Asia Society and The New York Review of Books co-host the launch of a new book by former Financial Times correspondent Richard McGregor: Asia’s Reckoning: China, Japan, and the Fate of U.S. Power in the Pacific Century. McGregor, who spent many years covering Japan and China for major newspapers, explores the long-smoldering enmity between the two great East Asian rivals and the way its resurgence threatens not only America’s position in the Pacific but also the global economy. Drawing on both deep archival research and interviews with major diplomatic players, McGregor reveals both the architecture that has held the region together in the postwar era and the forces that threaten to tear it apart.

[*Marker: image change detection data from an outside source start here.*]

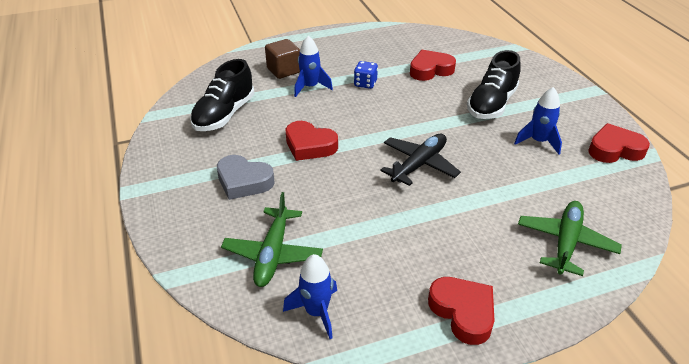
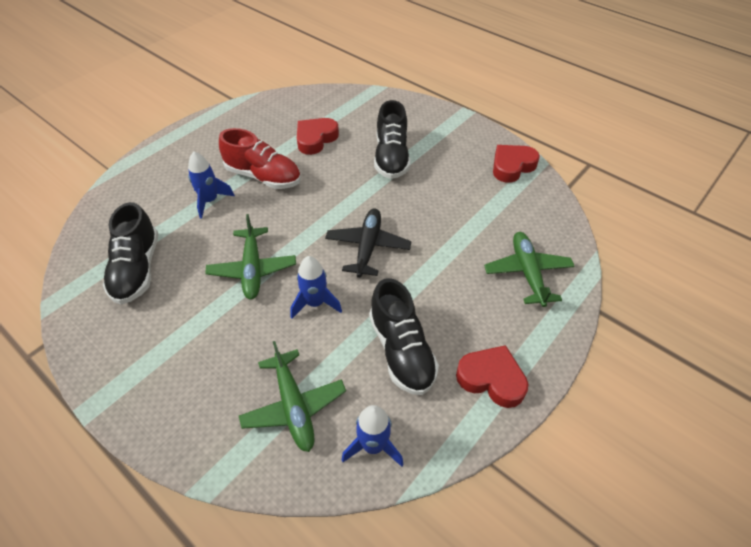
camera: 30 degrees left, 10 degrees up
grey heart [217,155,275,200] -> none
brown cube [265,39,300,79] -> none
red heart [286,121,338,161] -> green plane [205,214,296,299]
blue dice [354,61,378,89] -> red shoe [219,128,301,189]
blue rocket [514,87,562,154] -> blue rocket moved to [290,256,342,319]
none -> black shoe [369,278,439,395]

Asia Society has generously reserved 15 free seats for YPFP members for this event ($12 value). Members may log into their accounts and RSVP below to be added to the list.

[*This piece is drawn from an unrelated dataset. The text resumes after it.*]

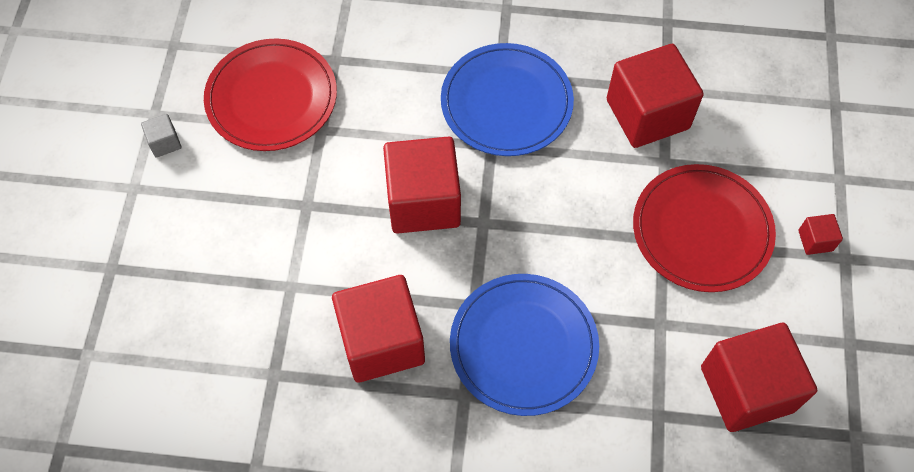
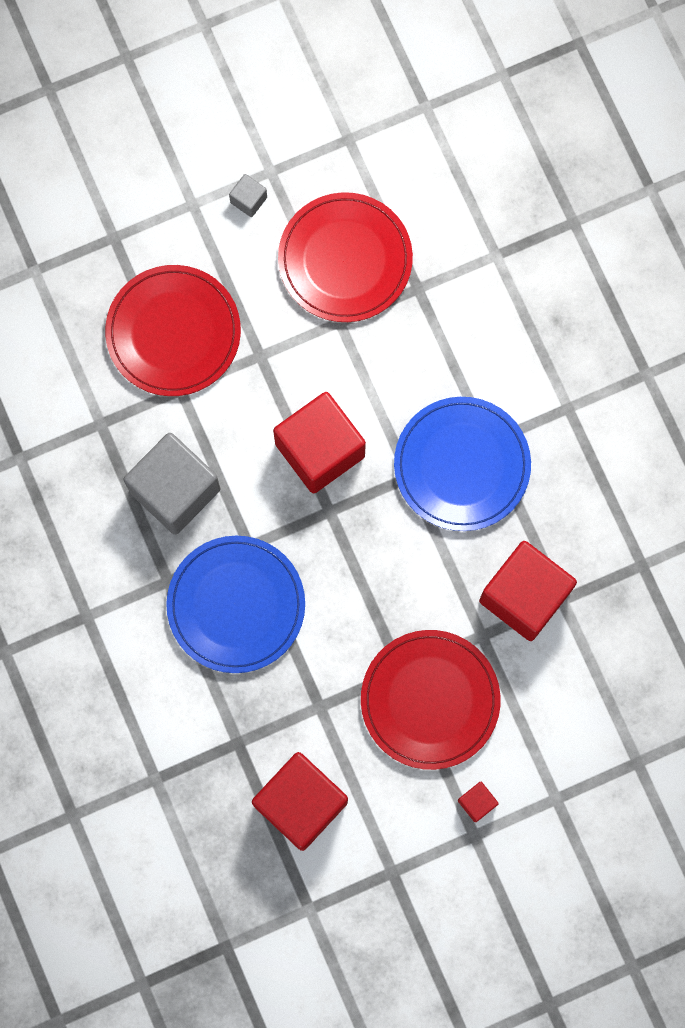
camera: 60 degrees right, 15 degrees up
red cube [332,275,425,383] -> grey cube [123,433,220,535]
none -> red plate [105,265,241,396]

Richard McGregor is a journalist and author who has reported extensively on East Asia. McGregor has served as Washington and Beijing bureau chief for the Financial Times and was a 2015 fellow at the Woodrow Wilson International Center for Scholars. His previous book, The Party: The Secret World of China’s Communist Rulers, won numerous awards, including Asia Society’s Bernard Schwartz Book Award and Mainishi Shimbun's Best on Asia in the 23rd Asian-Pacific Awards.
Ian Buruma, a writer, academic, and historian, is the Editor of The New York Review of Books. Buruma spent much of his early writing career reporting in Asia. He has written about politics and culture for a variety of publications, including The New York Review of Books, The New Yorker, The New York Times, Corriere della Sera, The Financial Times, and The Guardian. He is the author of more than two dozen books, including The Wages of Guilt: Memories of War in Japan and Germany, Inventing Japan: 1853-1964, and Taming the Gods: Religion and Democracy on Three Continents.
Susan Shirk is Chair of the 21st Century China Center and Research Professor at the University of California, San Diego School of Global Policy and Strategy. She served as Deputy Assistant Secretary of State (1997-2000), where she was responsible for U.S. policy toward China, Taiwan, Hong Kong, and Mongolia. She founded and continues to lead the Northeast Asia Cooperation Dialogue, an unofficial forum for discussions of security issues. Her books include China: Fragile Superpower and Changing Media, Changing China.
Orville Schell is the Arthur Ross Director of the Center on U.S.-China Relations at Asia Society. He is a former professor and dean at the University of California, Berkeley Graduate School of Journalism. Schell is the author of 15 books, ten of them about China, and a contributor to numerous edited volumes, including The New Yorker, The Atlantic, The New York Times, The Nation, and The New York Review of Books. His most recent book, with John Delury, is Wealth and Power: China’s Long March to the 21st Century (Random House, 2013). Schell worked for the Ford Foundation in Indonesia, covered the war in Indochina as a journalist, and has traveled widely in China since the mid-70s. Schell is the recipient of many prizes and fellowships, including a Guggenheim Fellowship, the Overseas Press Club Award, and the Harvard-Stanford Shorenstein Prize in Asian Journalism.